Brooklyn Daily Eagle
The Brooklyn Chamber of Commerce, in partnership with the New York Business Development Corporation (NYBDC), has approved the first two loans under the Brooklyn Fund to local, immigrant-owned businesses.
The $10 million Brooklyn Fund, which has a particular focus on veteran and immigrant owned businesses, offers small loans up to $350,000 backed by U.S. government guarantees through the U.S. Small Business Administration's Community Advantage and Small Loan Advantage programs.
The recipient of the first loan, totaling $120,000, is the popular Brooklyn café Hungry Ghost. Located at 781 Fulton St. in Fort Greene, this is the third Hungry Ghost café owned by Justin Boshell and Murat Uyaroglu.

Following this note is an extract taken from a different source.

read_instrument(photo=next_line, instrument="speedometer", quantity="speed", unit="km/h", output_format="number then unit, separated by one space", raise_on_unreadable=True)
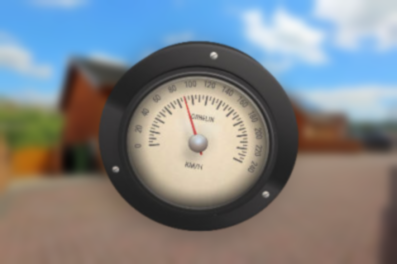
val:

The other loan recipient is Edible Arrangements, which has been approved for a $310,000 loan.
"Small businesses are the lifeblood of our economy, so it's wonderful to see more mom-and-pop stores opening and expanding in Brooklyn," said Carlo A. Scissura, president & CEO of the Brooklyn Chamber of Commerce. "I really can't think of a better way to help immigrant business owners than with the chance to attain low-interest loans.”

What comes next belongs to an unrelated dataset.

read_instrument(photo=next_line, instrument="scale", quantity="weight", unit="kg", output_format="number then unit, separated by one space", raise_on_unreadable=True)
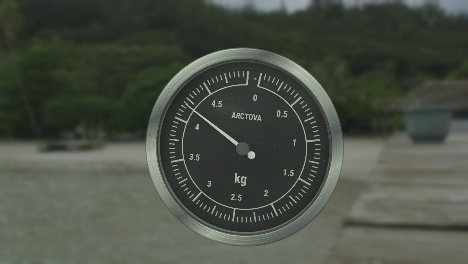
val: 4.2 kg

The $10 million fund offers small dollar loans up to $350,000 backed by U.S. government guarantees through the U.S. Small Business Administration's Community Advantage and Small Loan Advantage programs.

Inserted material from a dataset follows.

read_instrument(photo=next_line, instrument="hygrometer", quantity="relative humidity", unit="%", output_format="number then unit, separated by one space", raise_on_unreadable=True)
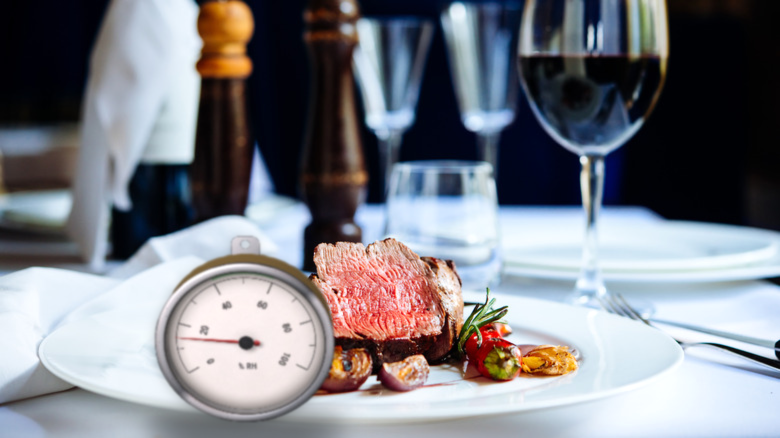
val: 15 %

As part of the overall fund, money has been set aside for the "Brooklyn Immigrant Fund," which is open to all foreign-born residents who operate a business in the borough.
"We have planned our expansion in Brooklyn very carefully," said Hungry Ghost Partner/CEO Murat Uyaroglu. "We want each location to have its own personality and reflect the clientele and neighborhood it serves. We are not a franchise. We are small business owners who want to help and support our community. Thank you to the Brooklyn Chamber of Commerce and NYBDC for approving our loan application."
Hungry Ghost's other locations are on Flatbush Avenue in Prospect Heights and in the recently remodeled BRIC House.
As part of the loan dispersal, the Brooklyn Chamber of Commerce and NYBDC donated one percent of the total amount distributed -- a total of $4,300 -- to the Caribbean American Chamber of Commerce and Industry, a non-profit organization that helps immigrant entrepreneurs.